Mark and Jackie knew each other in high school. They were married in 1991 and started their farming operation in 1993.
“We rented a small farm and bought 25 calves,” Jackie said. “Market prices were so low that we kept them for heifers and started our cow herd using one of Dad’s bulls to breed our heifers.
“The next year we rented a 300-acre farm and bought 80 300-pound heifers and sold them at 600 pounds. We bought our feed by the semi load and were feeding it in 5-gallon buckets. We were rolling our hay out of a pickup in the winter and grazing in the summer.”
Jackie said the couple rented two more farms and increased their stocker calves to around 250 head.
“After trying to feed that many calves with buckets, we bought a feed mixer, a feed bin and an electric feed box for the truck,” she said. “That made life easier for the whole family.”
Mark started his plumbing business in 1996, and that allowed Jackie to quit her accounts-payable job in town.
“Mark would take off to help get the new feeder calves straightened out and put the hay up,” she said. “My mother and I would feed, check and doctor the calves during the week, and we would all work, kids included, on evenings and weekends.”
During the next few years, the Martins leased some farms for hay and purchased a 190-acre farm on which to run their 40 head of cattle. Mark’s business was still thriving, and Jackie started a bookkeeping and tax-preparation business in their home. They also started selling their stocker calves on a video auction instead of at local sale barns.
“Around 2004, my dad’s health started failing, and he started liquidating his cow herd,” Jackie said. “We sold the 190-acre farm, let go of some of the leased land and moved our cows to the family farm. In the next couple of years, Mark sold half of his plumbing business to be able to spend the needed time on the farm as our operation grew. My mother continued to help us on the farm until her sudden death in July of 2010. At that time, Mark and I also took over the care of my dad.

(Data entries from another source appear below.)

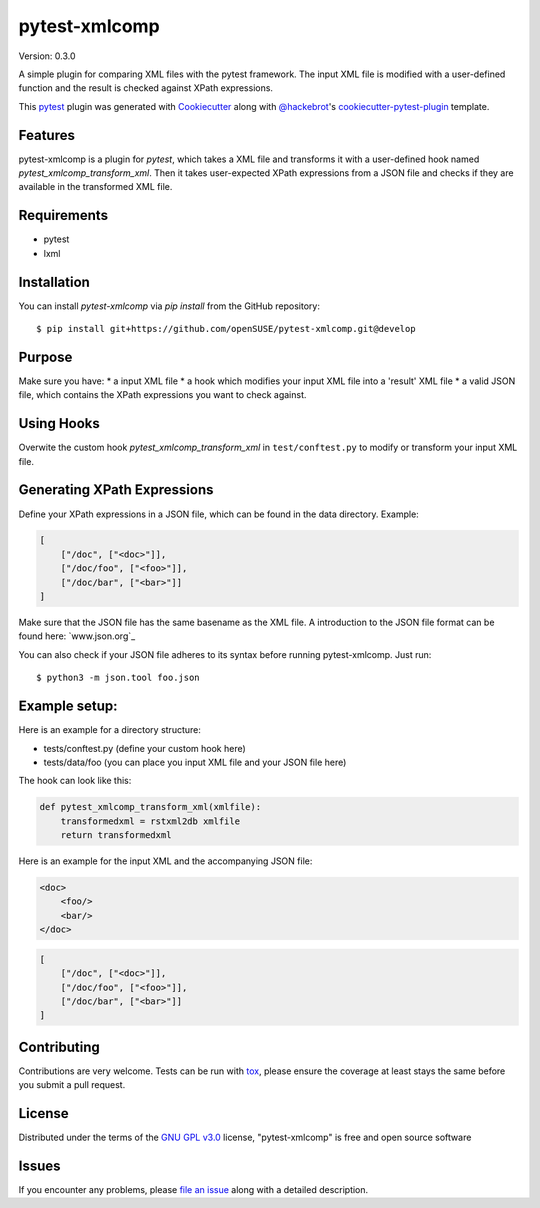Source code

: ==============
pytest-xmlcomp
==============

Version: 0.3.0

.. image:: https://img.shields.io/pypi/v/pytest-xmlcomp.svg
    :target: https://pypi.org/project/pytest-xmlcomp
    :alt: PyPI version

.. image:: https://img.shields.io/pypi/pyversions/pytest-xmlcomp.svg
    :target: https://pypi.org/project/pytest-xmlcomp
    :alt: Python versions

.. image:: https://travis-ci.org/openSUSE/pytest-xmlcomp.svg?branch=develop
    :target: https://travis-ci.org/openSUSE/pytest-xmlcomp
    :alt: See Build Status on Travis CI


A simple plugin for comparing XML files with the pytest framework.
The input XML file is modified with a user-defined function and the result is checked against XPath expressions.

This `pytest`_ plugin was generated with `Cookiecutter`_ along with `@hackebrot`_'s `cookiecutter-pytest-plugin`_ template.


Features
--------

pytest-xmlcomp is a plugin for `pytest`, which takes a XML file and transforms it with a user-defined hook named `pytest_xmlcomp_transform_xml`.
Then it takes user-expected XPath expressions from a JSON file and checks if they are available in the transformed XML file.


Requirements
------------

* pytest
* lxml


Installation
------------

You can install `pytest-xmlcomp` via `pip install` from the GitHub repository::

    $ pip install git+https://github.com/openSUSE/pytest-xmlcomp.git@develop


Purpose
-------

Make sure you have:
* a input XML file
* a hook which modifies your input XML file into a 'result' XML file
* a valid JSON file, which contains the XPath expressions you want to check against.


Using Hooks
-----------

Overwite the custom hook `pytest_xmlcomp_transform_xml` in ``test/conftest.py`` to modify or transform your input XML file.


Generating XPath Expressions
----------------------------

Define your XPath expressions in a JSON file, which can be found in the data directory.
Example:

.. code-block:: json

    [   
        ["/doc", ["<doc>"]],
        ["/doc/foo", ["<foo>"]],
        ["/doc/bar", ["<bar>"]]
    ]


Make sure that the JSON file has the same basename as the XML file.
A introduction to the JSON file format can be found here: `www.json.org`_

You can also check if your JSON file adheres to its syntax before running pytest-xmlcomp. Just run::

    $ python3 -m json.tool foo.json
    
Example setup:
--------------

Here is an example for a directory structure:

* tests/conftest.py (define your custom hook here)
* tests/data/foo (you can place you input XML file and your JSON file here)

The hook can look like this:

.. code-block:: python

    def pytest_xmlcomp_transform_xml(xmlfile):
        transformedxml = rstxml2db xmlfile
        return transformedxml
  
Here is an example for the input XML and the accompanying JSON file:

.. code-block:: xml
    
    <doc>
        <foo/>
        <bar/>
    </doc>
    
.. code-block:: json

    [   
        ["/doc", ["<doc>"]],
        ["/doc/foo", ["<foo>"]],
        ["/doc/bar", ["<bar>"]]
    ]

    
 



Contributing
------------

Contributions are very welcome. Tests can be run with `tox`_, please ensure
the coverage at least stays the same before you submit a pull request.

License
-------

Distributed under the terms of the `GNU GPL v3.0`_ license, "pytest-xmlcomp" is free and open source software


Issues
------

If you encounter any problems, please `file an issue`_ along with a detailed description.

.. _`Cookiecutter`: https://github.com/audreyr/cookiecutter
.. _`@hackebrot`: https://github.com/hackebrot
.. _`MIT`: http://opensource.org/licenses/MIT
.. _`BSD-3`: http://opensource.org/licenses/BSD-3-Clause
.. _`GNU GPL v3.0`: http://www.gnu.org/licenses/gpl-3.0.txt
.. _`Apache Software License 2.0`: http://www.apache.org/licenses/LICENSE-2.0
.. _`cookiecutter-pytest-plugin`: https://github.com/pytest-dev/cookiecutter-pytest-plugin
.. _`file an issue`: https://github.com/Lightlace/pytest-xmlcomp/issues
.. _`pytest`: https://github.com/pytest-dev/pytest
.. _`tox`: https://tox.readthedocs.io/en/latest/
.. _`pip`: https://pypi.org/project/pip/
.. _`PyPI`: https://pypi.org/project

“We are very blessed to be able to live here and do what we love — being stewards of what God has given us. This winter, Mark was diagnosed with a very serious illness, but thanks to the prayers of a wonderful community and the grace of God, he was healed, and we can continue on this journey that we hope will continue for our kids and grandkids if time goes on that long.”
Mark and Jackie also raise border collies for stock dogs. They train them for their personal use and sell a few puppies.
“A trained dog is worth five hired hands,” Mark said.
The Martins are active members of Timbo Valley Assembly of God.
Mark has taught Sunday School, been director of the Sunday School program and served on various committees, including the Pastor Search Committee. He has taken construction mission trips to Belize and Brazil, as well as to other churches and seminaries. He has also been an Awana leader.
Both Mark and Jackie have been active in the community, as well as their church.
Mark coached T-ball and Amateur Athletic Union basketball teams and has been a volunteer for the Mountain View Booster Club. He is a member of the Arkansas Cattleman’s Association and Gideons International.
Jackie has been treasurer and financial secretary at Timbo Valley Assembly of God. She has taught and led youth Sunday School classes and been a leader of a women’s Bible-study group and an Awana leader. She has also participated in mission trips to Brazil and Kansas City.
In addition, she has been a volunteer for the Arkansas Educational Television Network and is a member of the Arkansas Cattleman’s Association and the Gideons Auxiliary.